Content includes but is not limited to the following: text, audio, video, pictures, multi-media (hereinafter “Content”). The Council will retain the copyright to any Content created by any of the members of the Board in the course of their duties within those positions. Any members in good standing contributing Content to any publication or website must consent in writing, including by electronic means such as e-mail or Facebook messages, for their content to be included and become property of The Goldfish Council. All members, including the Board, are bound to honor these bylaws under their membership and therefore will be bound to these provisions. If Content is generated by a member who has their membership lapse for any reason, any Content generated and passed into TGC ownership during the time of an individual’s membership in good standing shall remain TGC property. A more formal written and signed contract will be required for all outside individuals, groups, entities to contribute Content to TGC publications and websites and the intellectual property rights that will be prescribed thereunder. All Content regardless of origin will be clearly credited to their creators and/or authors by name, except for where the creator and/or author has expressly wished to remain anonymous. Any contributions of Content belonging to TGC shall accrue to the sole benefit of The Council and not to the original creator.

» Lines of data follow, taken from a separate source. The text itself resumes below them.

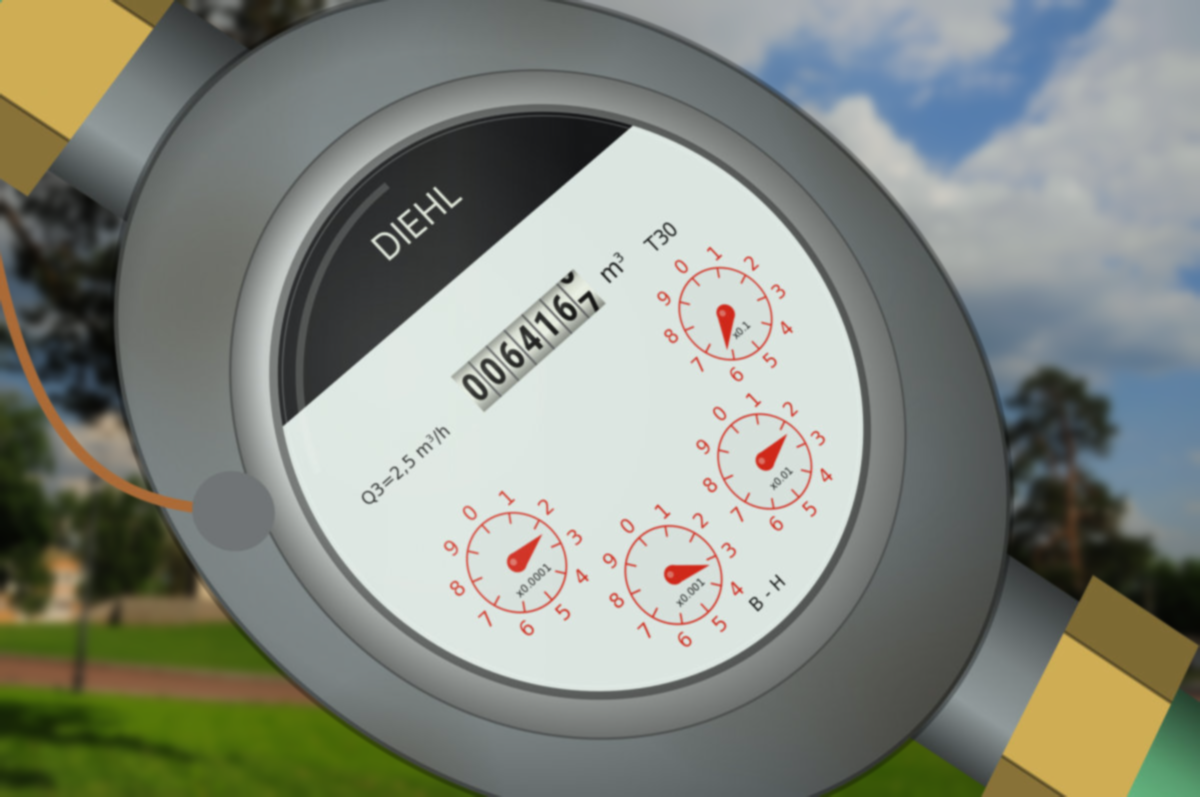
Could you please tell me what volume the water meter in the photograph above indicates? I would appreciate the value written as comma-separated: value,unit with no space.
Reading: 64166.6232,m³
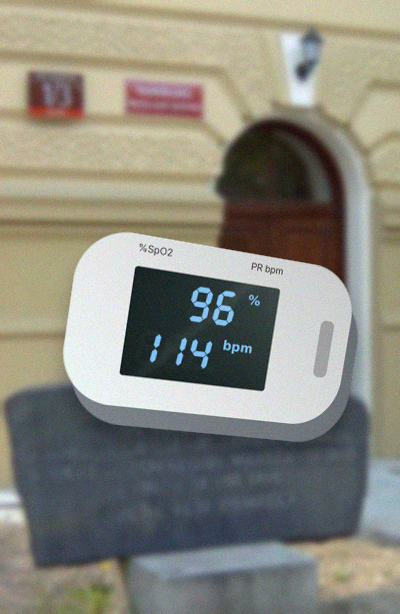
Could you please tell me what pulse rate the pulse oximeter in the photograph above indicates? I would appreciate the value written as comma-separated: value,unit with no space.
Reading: 114,bpm
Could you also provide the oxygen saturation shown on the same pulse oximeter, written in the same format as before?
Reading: 96,%
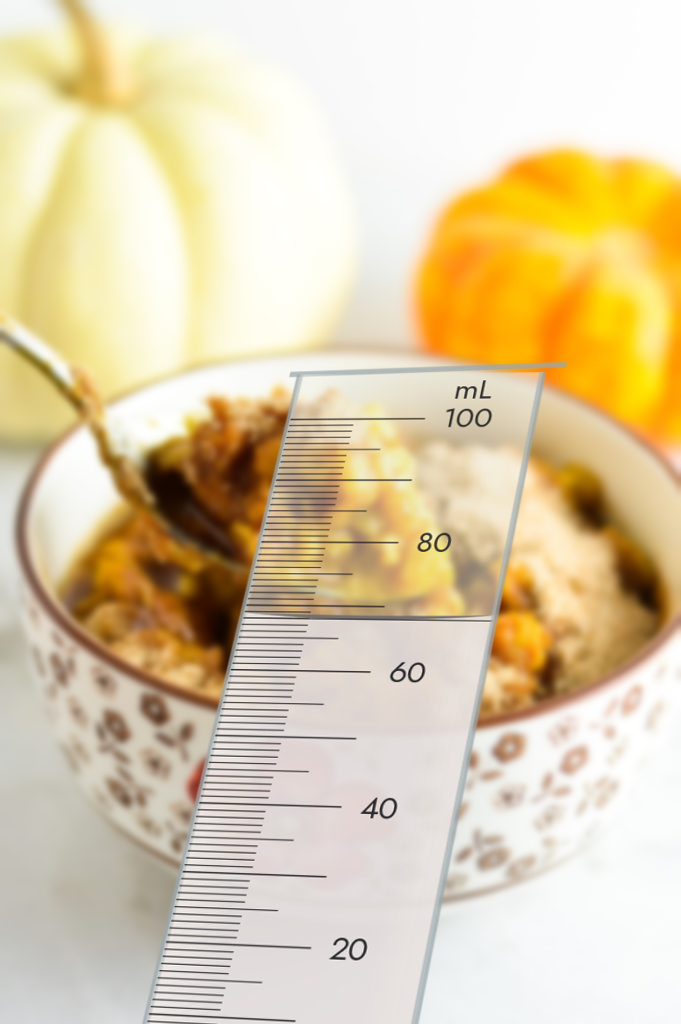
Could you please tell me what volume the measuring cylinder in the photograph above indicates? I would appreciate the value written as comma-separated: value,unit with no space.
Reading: 68,mL
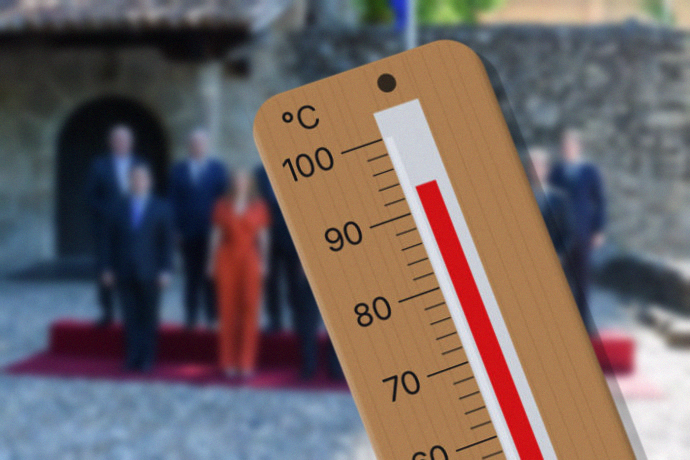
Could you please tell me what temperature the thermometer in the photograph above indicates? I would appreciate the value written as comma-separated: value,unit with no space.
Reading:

For express clarity any Content related to the Judging Standards and Exhibition Guidelines (hereinafter “TGC Standards and Guidelines”) will be the sole property and copyright of The Goldfish Council. Use of the Standards and Guidelines by outside groups to host their own similar events must seek approval by The Council’s Board at least three (3) months prior to the event in question. The Council reserves the right to the following a) deny rights to outside groups to use TGC Standards and Guidelines for any reason; and b) charge a prescribed fee, as agreed upon by majority vote within the Board and scaled to the size of the event and outside organization, for the rights to use TGC Standards and Guidelines. However, any use in an event by an outside entity once approved by the TGC Board must still clearly state the TGC Standards and Guidelines are the sole property of The Goldfish Council and that The Council absolves itself in all liability to their use.

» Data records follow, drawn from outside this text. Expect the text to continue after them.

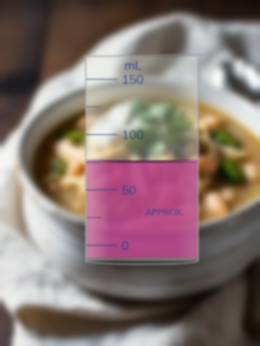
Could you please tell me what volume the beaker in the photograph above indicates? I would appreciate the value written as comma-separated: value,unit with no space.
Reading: 75,mL
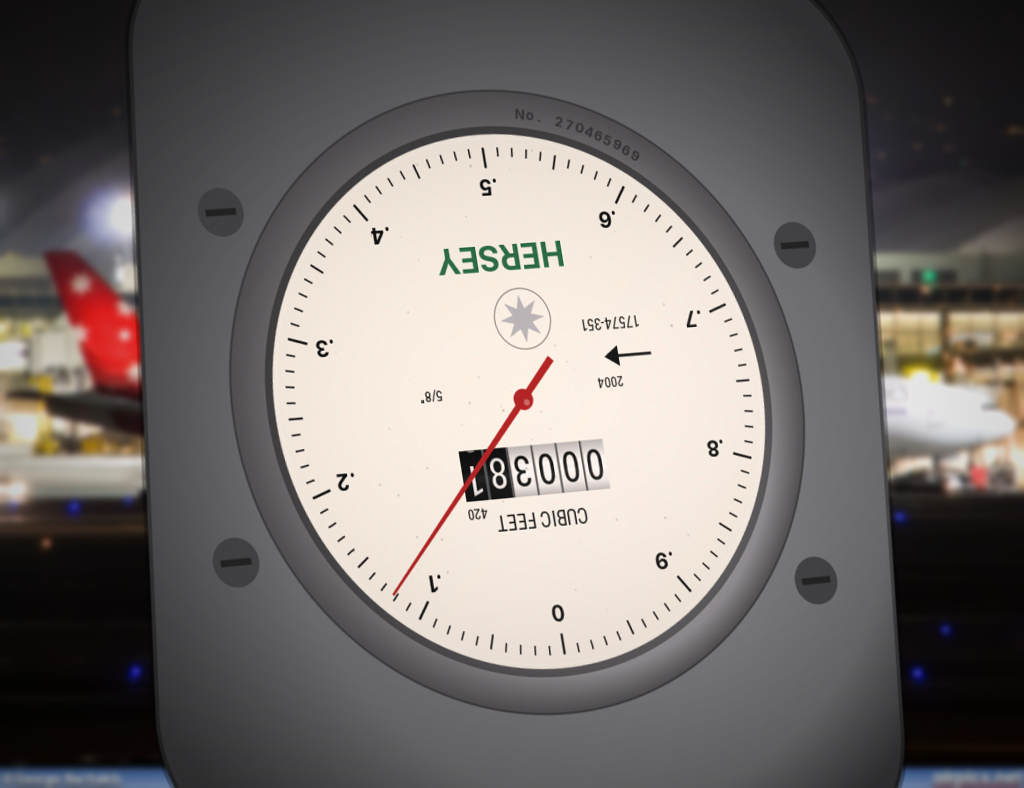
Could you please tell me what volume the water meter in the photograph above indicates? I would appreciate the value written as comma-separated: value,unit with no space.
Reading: 381.12,ft³
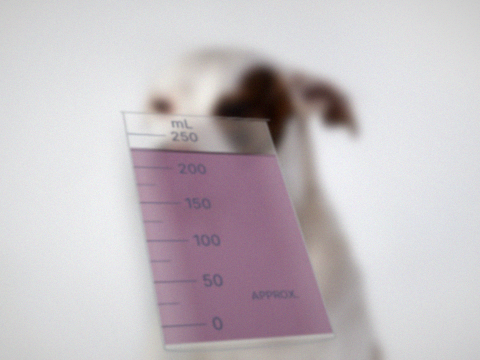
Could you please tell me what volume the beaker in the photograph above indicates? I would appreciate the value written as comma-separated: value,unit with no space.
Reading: 225,mL
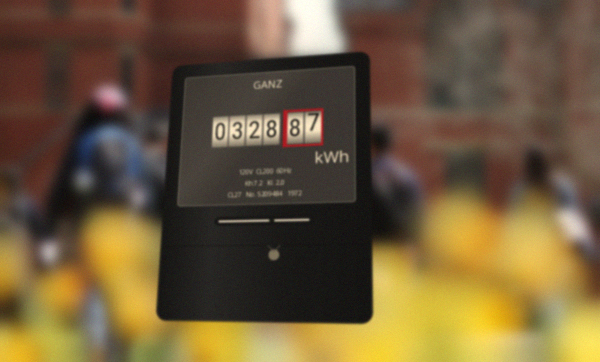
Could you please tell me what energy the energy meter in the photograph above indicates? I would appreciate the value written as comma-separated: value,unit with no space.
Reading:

The Goldfish Council name and all materials with The Goldfish Council designation are property of The Council. The use of The Goldfish Council logo(s) and/or materials by an outside entity must be approved by The Board during a monthly meeting before use.

Article IX – Amendment

Section 1. These Bylaws may be amended as follows:

  1. A majority of the Board may adopt a resolution specifying the nature of any intended amendment, repeal or new provision, and upon such adoption the same shall be submitted to the membership for action thereupon by written ballot two months after the notification of the membership.
  2. One-tenth of the entire membership of the Society may sign and file in writing or electronically on electronic Council vehicles to the Secretary, proposed amendments, repeals or new provisions to these Bylaws. Thereupon the Board shall cause to be submitted to the membership the same for action via written ballot two months after the notification of the membership.

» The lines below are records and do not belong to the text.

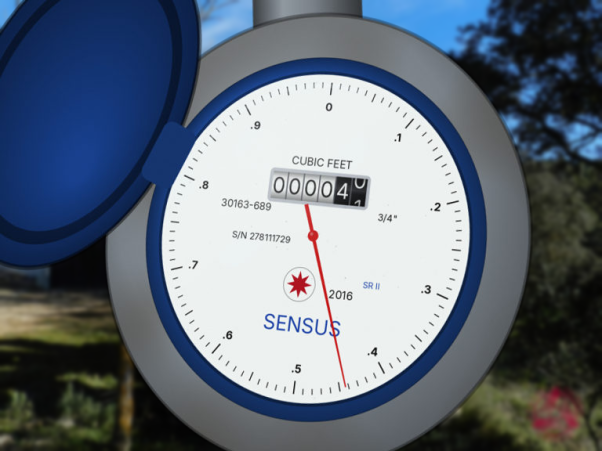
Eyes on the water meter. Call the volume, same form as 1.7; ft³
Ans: 40.44; ft³
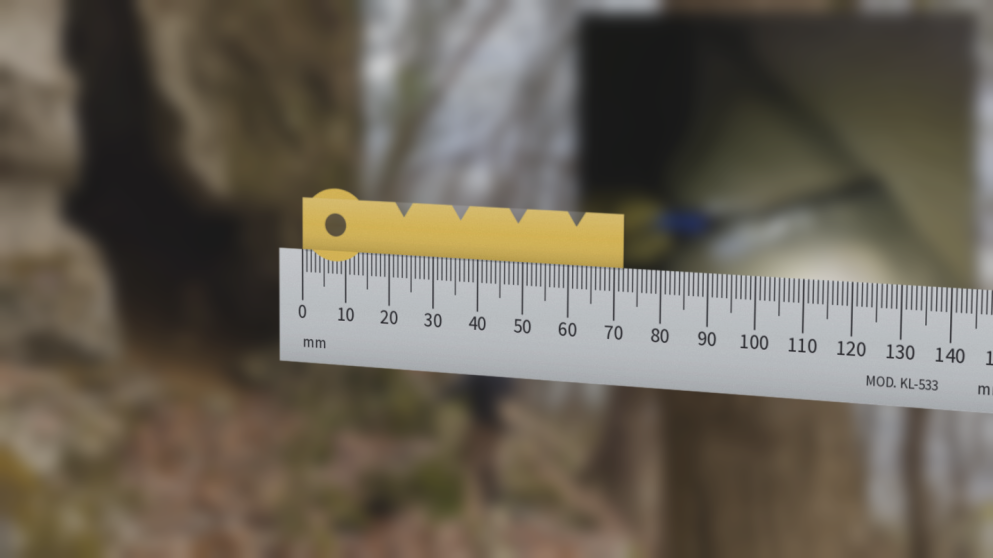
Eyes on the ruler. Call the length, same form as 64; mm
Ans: 72; mm
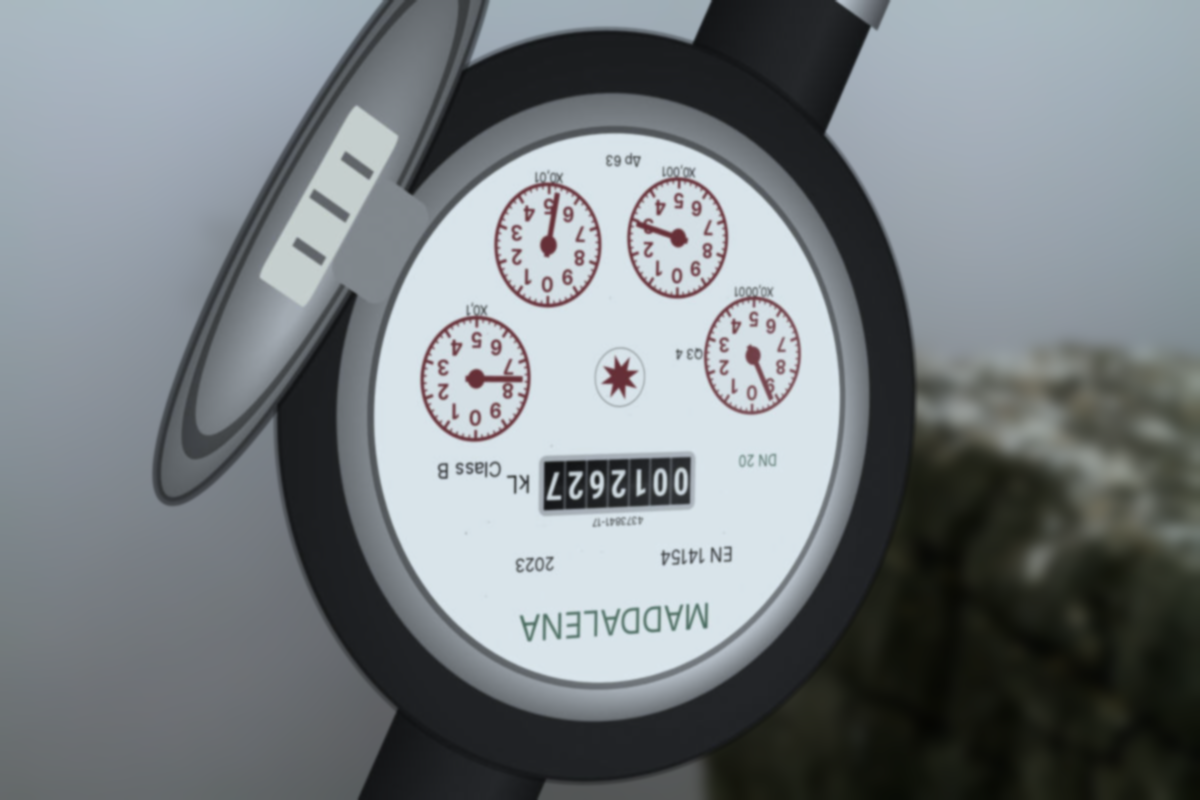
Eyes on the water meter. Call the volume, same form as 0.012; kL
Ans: 12627.7529; kL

Section 2. Such proposed amendments, repeals or new provisions shall become part of these Bylaws upon favorable majority vote of the membership voting.

Article X Dissolution

In the event The Goldfish Council closes or changes its” path under the rules of the 501(c)3. The board will announce the closing of the organization. Remaining funds will be donated to another goldfish related 501(c)3 or the monies will be given to the state of Ohio or the Internal Revenue Service before the end of the business year.